UNE FORTERESSE PRENABLE
Tout ceci fait de l’Afrique centrale une forteresse. Malheureusement, une forteresse prenable. Les différentes crises évoquées ici et là en sont les preuves indiscutables. Les causes internes ont laminé tous ces pays jusqu’à faire de l’Afrique centrale la « grande muette » du continent. Jamais, cette partie d’Afrique ne s’est pas manifestée de façon tout aussi pragmatique pour faire entendre sa voix et faire accélérer les différentes initiatives levées au niveau du continent, même en ce qui concerne l’intégration sous-régionale. Les pays de la sous-région évoluent dans une sorte de vase clos, quasiment en autarcie se contentant des privilèges des liens coloniaux. Mais en réalité otages de ce protectionnisme politique dénoncé dans les précédentes lignes.
C’est dans ces conditions que la RDC a été désillusionnée, descendue en un mouvement à deux temps. Ce pays pourtant disposait de tous les atouts pour assumer le leadership de la région.
L’on parlerait d’un autre langage du Tchad aujourd’hui si l’armée française n’avait pas fourni la logistique nécessaire. Il n’y a eu aucune intervention de la CEEAC. Bien plus, comme pour nous donner raison, le Sénégal patronne ce 13 mars à Dakar, la probable réconciliation entre le Tchad et le Soudan. Disons, entre Déby et El Bechir.
Aujourd’hui, l’Afrique centrale est à la recherche d’un leadership fort. La session de Brazzaville passe pour les observateurs de cette occasion qui a servi de déclic. Le sommet extraordinaire de Kinshasa devra prouver si l’on ne s’est pas trompé.

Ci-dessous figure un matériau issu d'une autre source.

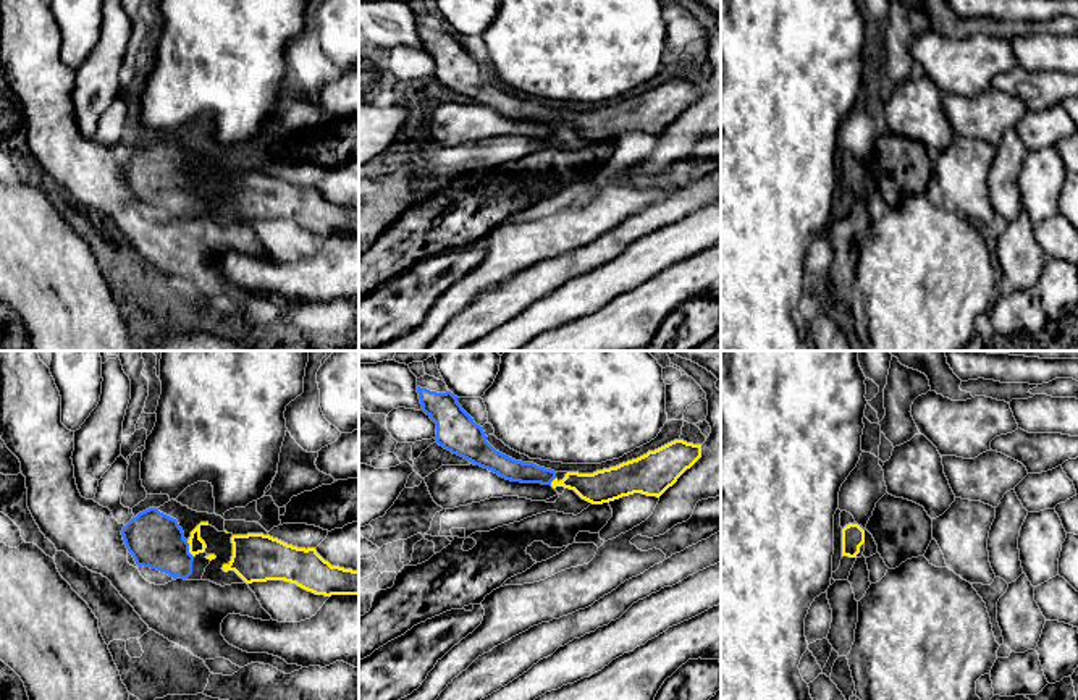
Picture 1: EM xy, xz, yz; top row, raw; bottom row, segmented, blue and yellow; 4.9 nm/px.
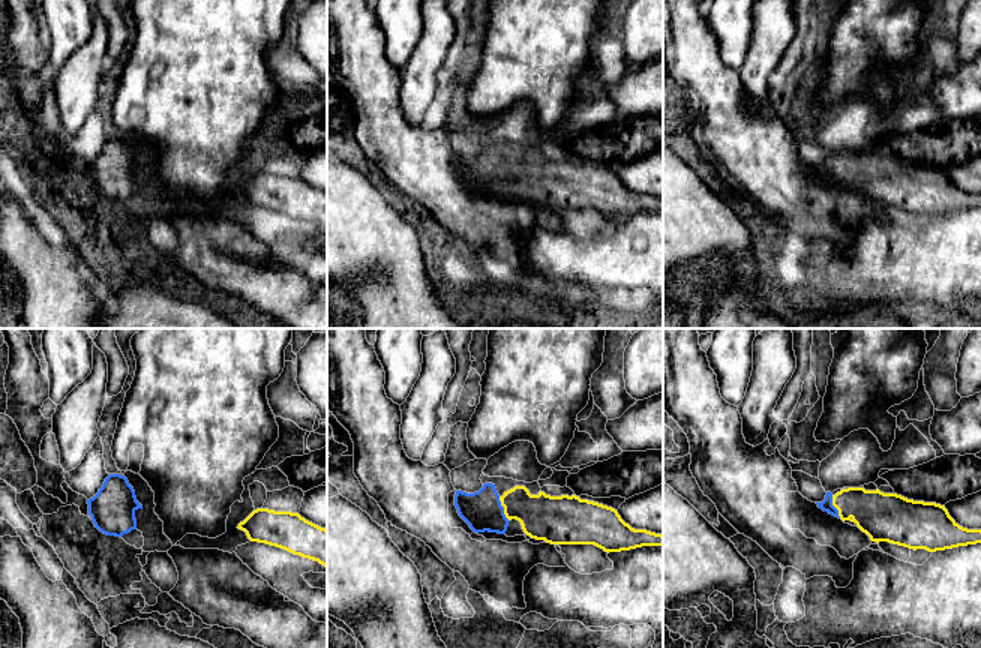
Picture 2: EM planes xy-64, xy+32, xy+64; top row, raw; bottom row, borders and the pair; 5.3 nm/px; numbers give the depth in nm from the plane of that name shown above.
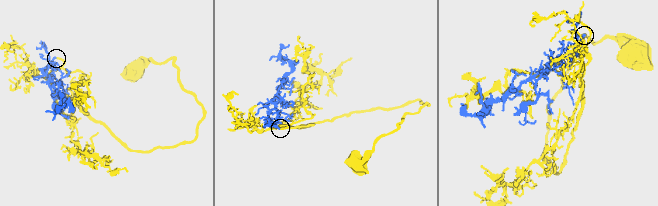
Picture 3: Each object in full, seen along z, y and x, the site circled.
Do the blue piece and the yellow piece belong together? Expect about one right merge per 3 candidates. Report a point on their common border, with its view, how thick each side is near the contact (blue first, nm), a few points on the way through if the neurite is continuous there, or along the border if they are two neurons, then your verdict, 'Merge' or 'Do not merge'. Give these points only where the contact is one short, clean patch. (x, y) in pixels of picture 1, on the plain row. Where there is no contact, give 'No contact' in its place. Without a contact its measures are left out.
Touches blue at xy (188, 186). Thickness 280 nm (blue) against 80 nm. Path across: xy (155, 178), (165, 186), (188, 186), (196, 181). Merge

Voilà pourquoi les résolutions de la session du Comité paix et sécurité, COPAX, de la CEEAC qui s’est tenue à Libreville a mis un accent particulier sur le noyau militaire. Une structure indispensable qui a déjà fait ses preuves dans les missions de paix en Afrique à l’image de l’ECOMOG. Car, il faut bien reconnaître que l’Afrique centrale est encore aujourd’hui une forteresse prenable. C’est ce que visent les forces centrifuges attirées par les richesses de cette sous-région.
QUE FAIRE ?
Evidemment, la première chose consiste à faire une bonne lecture de cette crise tchadienne qui regroupe les Etats de la CEEAC ce lundi à Kinshasa. Ceci exige un véritable courage politique pour dégager les insuffisances et proposées des démarches politiques qui prennent en compte les aspirations des peuples de la sous - région, les mutations qui caractérisent l’environnement régional et international.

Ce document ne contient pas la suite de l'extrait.